We provided the first evidence of feeding deterrent behavior of common farmland spiders in response to prey that is contaminated by neonicotinoids because the frequency of killed but not eaten prey increased in insecticide-treated groups, although the total and initial predation did not differ. Therefore, the present study confirmed previous speculation by Řezáč et al.43, who claimed in their study on the effects of Mospilan and other pesticides on the functional response of spiders that “Although we have not studied whether all of the killed prey was consumed, it is likely that P. cespitum performed overkilling”. Therefore, the part of the initial hypothesis that predicted the feeding deterrent behavior of spiders in response to the treatment of their prey with neonicotinoids was supported with outcomes of the above-described experiments.

On the other hand, we did not observe that the tested spiders were repelled from the prey killing. Therefore, the neonicotinoids did not provide a sort of chemical protection to the prey and did not cause any avoidance of the prey by the spiders. The neonicotinoids also did not increase the attractiveness of the prey, as would be expected from the study by Easton and Goulson2, who demonstrated that spiders were attracted to yellow pan traps with aqueous glucose solution of imidacloprid at 0.01–1 μg L−1.

== Available data ==
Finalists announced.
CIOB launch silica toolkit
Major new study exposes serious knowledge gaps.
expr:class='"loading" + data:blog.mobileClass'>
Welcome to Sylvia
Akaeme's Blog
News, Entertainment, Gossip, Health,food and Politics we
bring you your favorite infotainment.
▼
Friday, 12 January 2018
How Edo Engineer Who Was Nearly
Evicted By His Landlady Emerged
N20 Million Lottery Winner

...

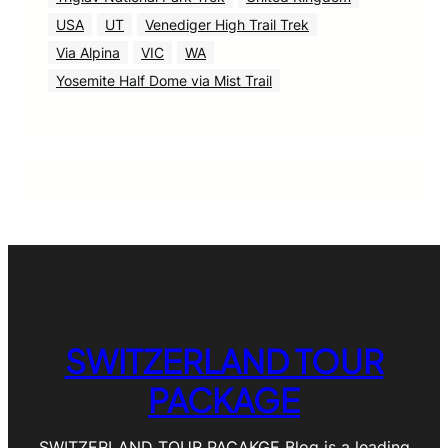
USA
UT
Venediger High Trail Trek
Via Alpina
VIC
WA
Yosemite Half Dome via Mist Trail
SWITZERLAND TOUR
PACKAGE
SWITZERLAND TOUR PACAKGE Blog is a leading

---

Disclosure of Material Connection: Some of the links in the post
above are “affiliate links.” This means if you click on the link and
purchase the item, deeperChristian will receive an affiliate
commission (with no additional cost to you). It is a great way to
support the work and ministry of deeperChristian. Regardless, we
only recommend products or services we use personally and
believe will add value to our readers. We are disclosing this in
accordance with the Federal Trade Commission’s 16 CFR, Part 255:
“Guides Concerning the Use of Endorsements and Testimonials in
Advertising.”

== Task A ==
In the neonicotinoid spider excerpt, reproduce the stretch from "We provided the" through "the above-described experiments." word for word.
== Task B ==
According to the neonicotinoid spider excerpt, what evidence showed that the spiders were deterred from feeding on contaminated prey? Answer in one to three sentences.

== Output A ==
We provided the first evidence of feeding deterrent behavior of common farmland spiders in response to prey that is contaminated by neonicotinoids because the frequency of killed but not eaten prey increased in insecticide-treated groups, although the total and initial predation did not differ. Therefore, the present study confirmed previous speculation by Řezáč et al.43, who claimed in their study on the effects of Mospilan and other pesticides on the functional response of spiders that “Although we have not studied whether all of the killed prey was consumed, it is likely that P. cespitum performed overkilling”. Therefore, the part of the initial hypothesis that predicted the feeding deterrent behavior of spiders in response to the treatment of their prey with neonicotinoids was supported with outcomes of the above-described experiments.

== Output B ==
In the insecticide-treated groups, the spiders killed more prey that they did not then eat. Total and initial predation did not differ between groups, so the change was in eating the prey, not in killing it.